Não consigo conceber presente ou futuro sem passado, diz Roseli, referindo-se à infância, que define como sadia, tranquila e bonita. Até os 12 anos, a empresária viveu numa fazenda, onde a língua oficial era o alemão. Só falava português na escola. Na fazenda aprendi como nasce, cresce e morre uma planta, um animal. Aprendi também a cultivar hábitos simples e a reverenciar a natureza, conta. Até hoje a chuva me fascina. É que, para o agricultor, ela tem um significado muito profundo. Durante toda minha infância, depois que a chuva passava, meu pai me levava pela mão para ver as plantinhas brotando. Onde antes não havia nada, apareciam as folhinhas verdes, aparecia a vida. Era possível ver até mesmo a terra se rompendo, lembra.

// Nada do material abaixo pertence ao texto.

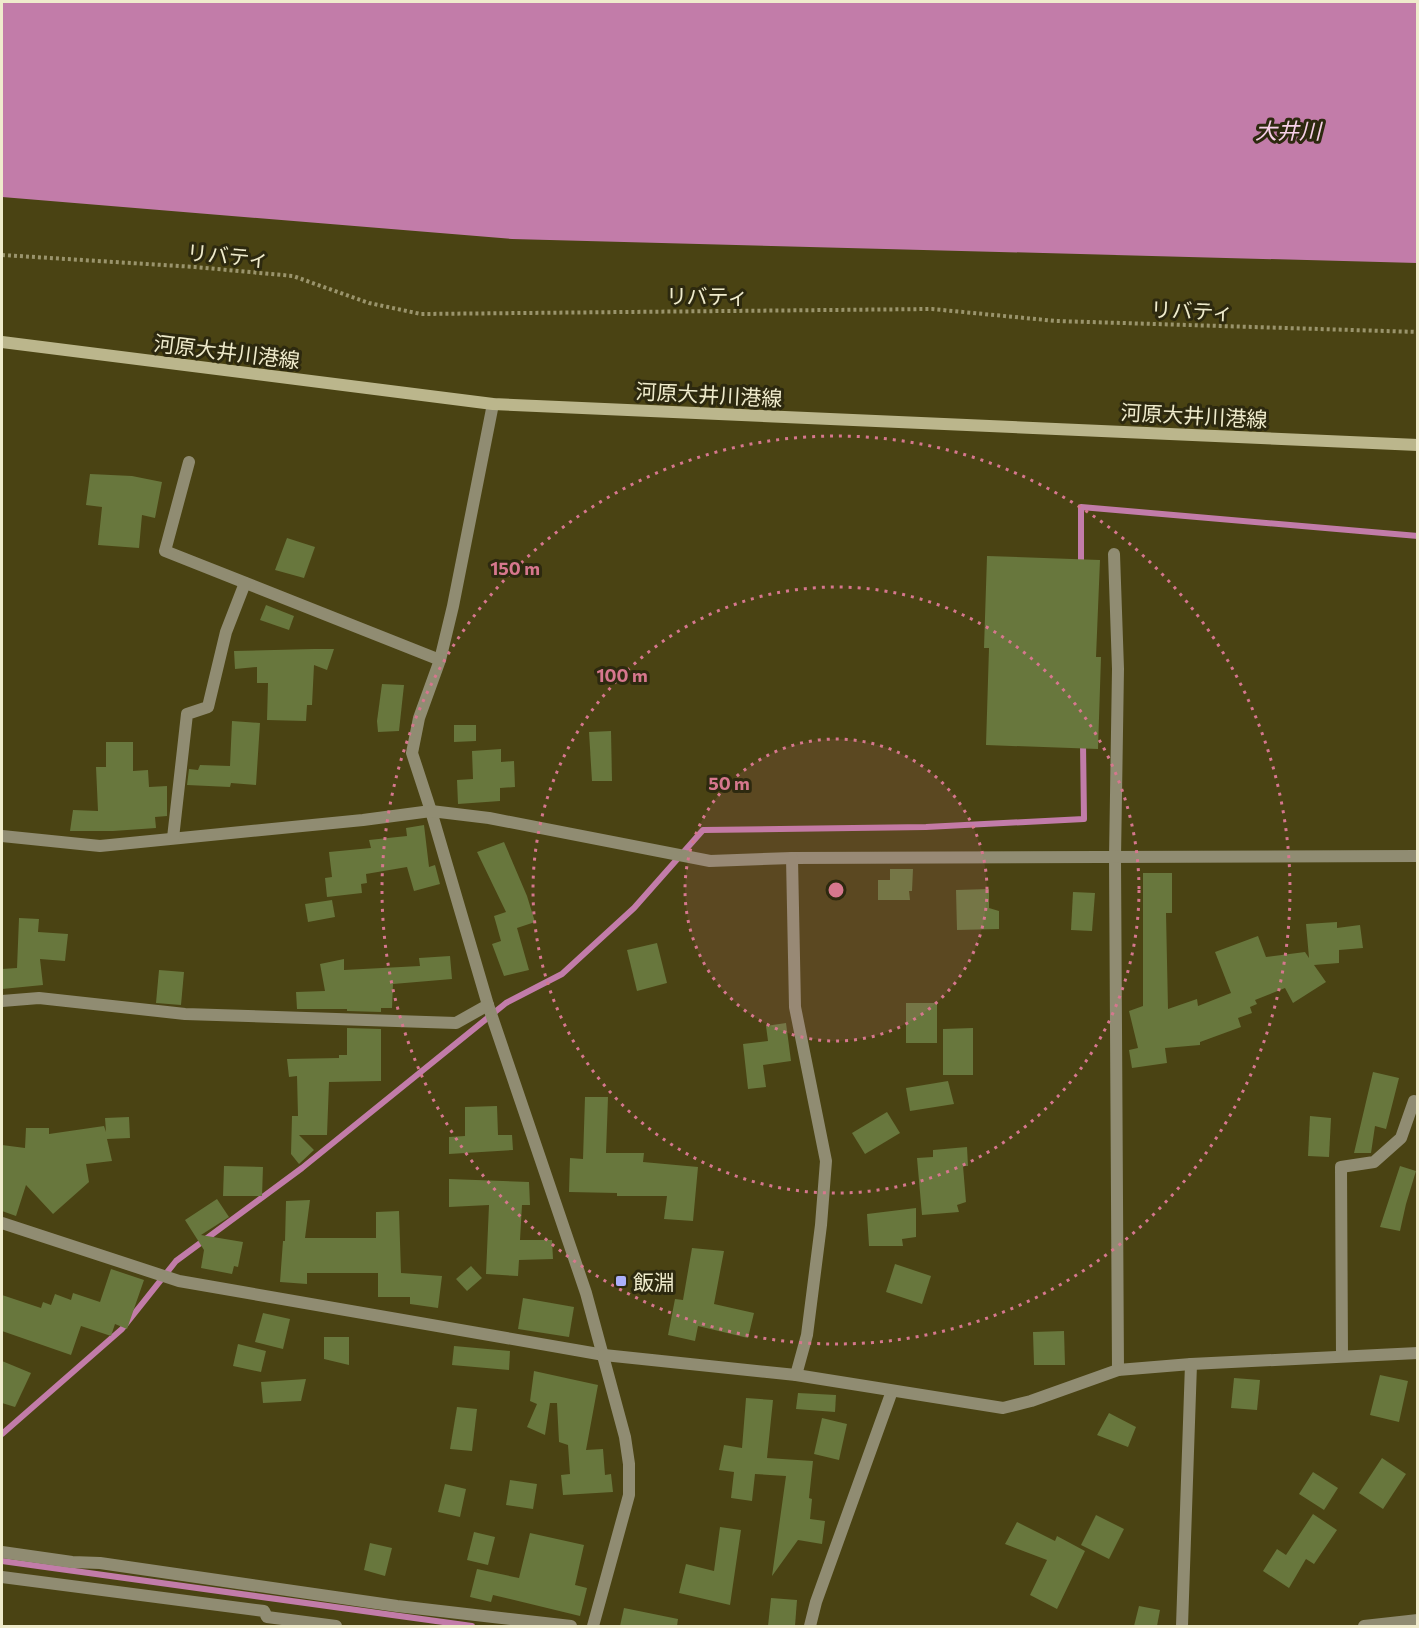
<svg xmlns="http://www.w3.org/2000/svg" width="1419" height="1628" font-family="Commissioner,'Noto Sans JP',sans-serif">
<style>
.water{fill:#c27ca9}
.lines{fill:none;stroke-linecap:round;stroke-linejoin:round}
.stream{stroke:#c27ca9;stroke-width:6}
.building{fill:#68773d}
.path{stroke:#9a946c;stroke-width:4;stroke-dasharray:3 3;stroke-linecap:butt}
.minor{stroke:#908c72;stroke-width:12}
.tertiary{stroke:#908c72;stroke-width:12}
.secondary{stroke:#bbb68c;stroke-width:12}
.ring{fill:none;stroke:#d6778e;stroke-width:3;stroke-dasharray:3 6}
.poi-dot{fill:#abaffb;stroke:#2d290f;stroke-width:2}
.labels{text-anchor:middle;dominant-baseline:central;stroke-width:6;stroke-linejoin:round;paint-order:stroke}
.street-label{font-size:21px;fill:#efebcc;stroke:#2d290f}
.poi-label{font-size:21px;fill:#efebcc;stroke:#2d290f;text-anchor:start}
.water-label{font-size:22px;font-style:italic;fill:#f7d0e8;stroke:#2d290f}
.centre{fill:#d6778e;stroke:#2d290f;stroke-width:3}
.ring-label{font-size:18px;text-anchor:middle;font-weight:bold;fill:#d6778e;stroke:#2d290f;stroke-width:6;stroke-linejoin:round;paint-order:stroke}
</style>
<rect width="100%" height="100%" fill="#4a4313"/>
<path class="water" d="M2,2H1417V263L512,239L2,197Z"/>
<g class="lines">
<g class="stream">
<path d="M1081,568V507L1418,536"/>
<path d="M2,1434L122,1329L176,1261L302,1168L506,1003L562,974L634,908L703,830L926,827L1084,819L1083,743"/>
<path d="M2,1561L472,1626"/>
</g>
</g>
<g class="building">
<path d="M90,474L132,476L162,482L155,518L142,515L139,548L98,545L102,507L86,505Z"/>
<path d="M287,538L315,547L304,578L275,570Z"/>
<path d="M987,556L1100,560L1096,657H1101L1098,749L986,745L989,648H984Z"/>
<path d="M266,605L294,616L289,630L260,620Z"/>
<path d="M314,649H334L327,670L314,665L312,705H307L306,721L267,720L268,683H257V667L235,669L234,651Z"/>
<path d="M382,684L404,685L399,731L378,732L377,721Z"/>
<path d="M232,721L260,723L256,785L231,783L230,787L187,785L189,769L198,770L200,765L230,766Z"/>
<path d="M454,725H476V741L454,742Z"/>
<path d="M611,731L612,781H592L589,732Z"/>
<path d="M106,742H133V771L148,770L149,787L167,786V816L155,817L156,828L113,831H70L73,810L98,811L96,767H106Z"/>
<path d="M501,749V762L514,761L515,787L500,788V801L458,804L457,780L473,779L472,751Z"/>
<path d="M424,825L429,867L435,865L440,884L414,891L407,867L366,874L367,883L361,884L362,893L327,897L325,878L332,877L329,852L371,848L369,840L407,836L406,828Z"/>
<path d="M504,842L527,896L535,922L517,928L529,970L504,976L492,944L501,941L494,916L506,912L477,852Z"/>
<path d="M890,869H913L912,891H909L910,900H878V880H890Z"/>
<path d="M1143,873H1172V913H1166L1168,1009L1197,999L1198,1006L1231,993L1215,952L1258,936L1266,957L1305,952L1309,958L1306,924L1337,922V928L1360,925L1363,948L1339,950V963L1314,965L1326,982L1293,1003L1285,988L1255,1000L1257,1004L1250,1007L1252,1013L1238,1018L1241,1027L1200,1042V1045L1165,1048L1167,1063L1132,1068L1129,1050L1138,1048L1129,1011L1143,1006Z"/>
<path d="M989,889V908L999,911V929L957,930L956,890Z"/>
<path d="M1073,892L1095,893L1092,931L1071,930Z"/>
<path d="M332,900L335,917L308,922L305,904Z"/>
<path d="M19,918L39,919L38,932L68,934L65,961L40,959L43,985L2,989V969L17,968Z"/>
<path d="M657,943L667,983L637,991L627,950Z"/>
<path d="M450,956L452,979L393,984L392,1008H381V1012L347,1011V1009H297L296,992L325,991L320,964L344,959V970L420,966L419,958Z"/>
<path d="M159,970L184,972L181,1005L156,1003Z"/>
<rect x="906" y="1003" width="31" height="40"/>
<path d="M786,1023L791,1061L763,1065L766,1087L748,1089L743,1044L768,1041L766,1026Z"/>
<path d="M347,1028L381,1029V1081L329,1082L327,1135H299L314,1150L299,1164L291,1154L292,1116H298L297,1076L289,1077L287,1059L339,1058V1055H347Z"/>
<path d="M973,1028V1075H943V1029Z"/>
<path d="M1373,1072L1399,1078L1386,1129L1375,1126L1371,1153H1354Z"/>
<path d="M948,1081L954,1104L910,1111L906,1088Z"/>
<path d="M585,1097H608L606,1153H644L643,1162L698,1167L693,1221L664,1219L667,1196H617V1193L569,1192L570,1158L583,1159Z"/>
<path d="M497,1106L498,1135H512L513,1150L449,1154V1137L465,1136V1107Z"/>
<path d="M887,1112L900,1133L865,1154L852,1133Z"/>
<path d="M1310,1116L1331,1118L1329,1157L1308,1156Z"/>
<path d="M129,1117L130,1138L107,1139L112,1161L86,1164L89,1182L53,1214L26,1185L16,1216L2,1211V1145L25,1148L26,1128H49V1134L104,1126L106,1132L105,1118Z"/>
<path d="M967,1147L968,1166H963L966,1202L957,1205L959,1212L922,1215L917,1158L933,1157V1150Z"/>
<path d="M224,1166L263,1167L262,1196H223Z"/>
<path d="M1400,1166L1416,1171L1406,1204L1400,1231L1380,1227Z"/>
<path d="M449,1179L529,1182L530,1205H522L520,1240H552L553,1259L519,1260L518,1276L486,1274L489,1205L449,1207Z"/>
<path d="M217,1199L229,1217L201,1235L243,1242L238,1267L234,1266L232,1274L201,1268L204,1250L185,1220Z"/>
<path d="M310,1200L305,1238H376V1212L399,1211L401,1273L442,1276L438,1308L410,1304V1297H378V1273H307V1284L280,1282L283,1241H285L286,1201Z"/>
<path d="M916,1208V1237L902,1239L903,1246H869L867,1214Z"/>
<path d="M692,1248L724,1251L714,1304L754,1313L748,1338L698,1326L695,1341L668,1335L675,1299L683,1300Z"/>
<path d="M895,1264L931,1276L922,1304L886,1292Z"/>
<path d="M471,1266L482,1278L467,1291L456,1279Z"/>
<path d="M111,1269L144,1280L127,1329L115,1324L111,1336L81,1326L71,1355L2,1331V1295L41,1308L43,1302L51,1305L55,1294L71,1300L73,1293L100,1302Z"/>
<path d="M523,1298L574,1307L569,1337L518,1329Z"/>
<path d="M263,1313L290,1319L283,1349L255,1342Z"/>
<path d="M1064,1331L1065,1365H1034L1033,1332Z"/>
<path d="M324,1337H349V1365L324,1359Z"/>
<path d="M238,1344L266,1351L261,1372L233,1366Z"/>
<path d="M454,1346L510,1351L509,1370L452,1365Z"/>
<path d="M2,1361L31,1373L15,1407L2,1403Z"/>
<path d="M534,1371L598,1385L586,1450L603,1449L605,1475L611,1474L613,1492L563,1495L561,1475L570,1474L568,1445L559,1442L557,1403H550L545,1435L527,1427L537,1404L530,1401Z"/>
<path d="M1380,1375L1408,1381L1399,1422L1370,1415Z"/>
<path d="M1234,1378L1260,1380L1257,1410L1231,1408Z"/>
<path d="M306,1379L301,1401L263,1403L261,1382Z"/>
<path d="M798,1393L836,1395L835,1412L796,1409Z"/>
<path d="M746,1398L773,1400L767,1458L813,1461L809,1498L812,1499L810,1519L825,1521L822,1544L798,1540L772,1576L786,1476L755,1474L752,1501L731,1498L734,1472L719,1470L724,1445L742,1448Z"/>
<path d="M457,1407L477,1409L472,1451L450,1449Z"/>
<path d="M1109,1413L1136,1427L1128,1447L1097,1435Z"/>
<path d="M822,1418L847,1424L839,1460L814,1454Z"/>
<path d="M1382,1458L1406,1474L1383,1509L1359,1493Z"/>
<path d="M1313,1472L1338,1488L1324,1510L1299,1494Z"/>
<path d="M510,1480L537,1484L533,1509L506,1505Z"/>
<path d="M445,1484L466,1489L460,1517L438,1512Z"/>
<path d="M1313,1514L1337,1530L1314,1564L1306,1559L1289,1588L1263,1571L1277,1549L1286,1555Z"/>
<path d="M1096,1515L1124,1529L1109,1559L1081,1545Z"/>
<path d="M1017,1522L1055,1541L1057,1536L1085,1551L1057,1609L1030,1595L1047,1560L1005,1544Z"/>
<path d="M720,1527L741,1530L730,1605L679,1593L686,1564L714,1571Z"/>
<path d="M474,1532L495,1537L488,1565L467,1560Z"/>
<path d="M530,1533L584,1545L575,1585L587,1588L580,1616L493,1595L491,1602L470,1597L477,1569L519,1578Z"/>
<path d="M370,1543L392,1548L385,1576L364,1570Z"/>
<path d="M771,1598L797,1600L795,1626H768Z"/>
<path d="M1139,1606L1160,1610L1157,1626H1134Z"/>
<path d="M624,1608L678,1619L677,1626H620Z"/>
</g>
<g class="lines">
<path class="path" d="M2,255L195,267L293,276L369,303L421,314L932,309L1056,321L1418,332"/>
<g class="minor">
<path d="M493,404L453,606L440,660L419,718L412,753L431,811L488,1005L586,1293L625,1437L629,1464V1495L593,1626"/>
<path d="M189,462L165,551L440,660"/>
<path d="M1114,554L1118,669L1115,858L1118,1370"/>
<path d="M2,836L100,846L363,820L431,811L489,818L710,861L792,858L1418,856"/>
<path d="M173,838L187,714L208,707L226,632L245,583"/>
<path d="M792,858L795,1007L826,1161L821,1225L807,1335L796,1375"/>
<path d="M2,1001L39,998L185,1014L456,1023L488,1005"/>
<path d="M2,1223L179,1281L604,1355"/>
<path d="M1342,1356L1341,1167L1374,1162L1401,1138L1414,1101L1418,1102"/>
<path d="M2,1552L72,1562L100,1563L397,1606L571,1626"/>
<path d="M2,1577L264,1611L267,1617L336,1626"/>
<path d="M810,1626L816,1602L892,1391"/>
<path d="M1182,1626L1191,1364"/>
<path d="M1364,1626L1418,1620"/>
</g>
<path class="tertiary" d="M604,1355L796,1375L1003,1408L1031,1401L1118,1370L1191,1364L1418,1353"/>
<path class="secondary" d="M2,342L493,404L1418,445"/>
</g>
<circle cx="836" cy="890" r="151" fill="#d6778e" fill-opacity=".12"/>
<g class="ring">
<circle cx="836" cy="890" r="151"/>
<circle cx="836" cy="890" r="303"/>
<circle cx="836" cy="890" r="454"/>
</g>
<rect class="poi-dot" x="615" y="1275" width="12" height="12" rx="3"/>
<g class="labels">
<g class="street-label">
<text transform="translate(228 255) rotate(5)">リバティ</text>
<text x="707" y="295">リバティ</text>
<text transform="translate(1192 310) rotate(2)">リバティ</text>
<text transform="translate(227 351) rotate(7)">河原大井川港線</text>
<text transform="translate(709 394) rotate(3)">河原大井川港線</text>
<text transform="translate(1194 415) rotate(3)">河原大井川港線</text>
</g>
<g class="poi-label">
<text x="633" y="1281">飯淵</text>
</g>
<g class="water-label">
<text x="1288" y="130">大井川</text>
</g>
</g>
<circle cx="836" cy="890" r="9" class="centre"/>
<g class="ring-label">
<text x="515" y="575">150 m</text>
<text x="622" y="682">100 m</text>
<text x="729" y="790">50 m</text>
</g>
<rect width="1419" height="1628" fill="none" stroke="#efebcc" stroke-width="6"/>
</svg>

Também desde criança, Roseli aprendeu a valorizar o mobiliário. Talvez seja uma carga genética européia, de agregar valores às coisas, teoriza. Ela lembra que, quando seus bisavós vieram para o Brasil (os maternos da Itália e os paternos da Alemanha), como a maioria dos imigrantes, trouxeram o mínimo possível de pertences pessoais dentro de um baú. Aqui chegando, eles mesmos confeccionaram seus próprios móveis, que adquiriram, por isso, expressivo valor sentimental. Até hoje Roseli conserva o baú todo machucado pelas correntes, que seu bisavô trouxe da Alemanha para o Brasil. Ele tem um significado enorme para mim, diz. É parte da minha história.
O sucesso profissional e, consequentemente, financeiro, significa, sim, a possibilidade de conhecer novos lugares e novas pessoas. Mas o que encanta Roseli é ver na sua biografia a evidência concreta de uma convicção: a de que existe uma força maior que rege o universo. Segundo as leis cósmicas, tudo o que se faz com amor, tudo o que se divide se multiplica. Se você está crescendo e contribuindo para que alguém cresça porque nunca se cresce sozinho e está somando, aprendendo com as dificuldades, buscando alternativas, você está ganhando, tanto no lado profissional como pessoal, explica.
Mãe de Sallien, 20 anos, Chrislien, 19, e Djulien, 15, Roseli Schmitt ensina às filhas que tudo tem uma razão de ser e que nada nos vem de mão beijada. Ela já passou por crises de saúde, financeiras e sentimentais, mas superou. Temos que enfrentar dificuldades para crescer, afirma.
O que não falta a esta empreendedora, também, é coragem e ousadia. A maneira como a BF entrou no mercado nacional demonstra bem isso. Há cinco anos, ela fotografou sete peças criadas pelo arquiteto Alessandro Costa Rossa e fabricadas pela sua indústria, pegou o endereço de algumas lojas que vendiam móveis clássicos importados e foi a São Paulo. Encontrou-se com Breno Riwkind, do grupo Breton, que ficou impressionado com o trabalho e, imediatamente, encomendou alguns móveis. Daí em diante, firmaram uma parceria que se expande a cada dia.
Roseli sabe que ainda haverá muitas lutas, mas está tranquila e absolutamente confiante. O mais importante dessa história toda é que existe muito prazer no que faço, muita dedicação e muita energia positiva. Acredito na magia do que é feito com as mãos e também que tudo, como a natureza, precisa de respeito. Existe uma ordem cronológica para tudo, da semente plantada às relações pessoais: nascer, crescer, reproduzir e morrer, mas morrer para um novo crescimento. Essa crença faz com que ninguém tire de mim a vontade de vencer e de viver, conclui.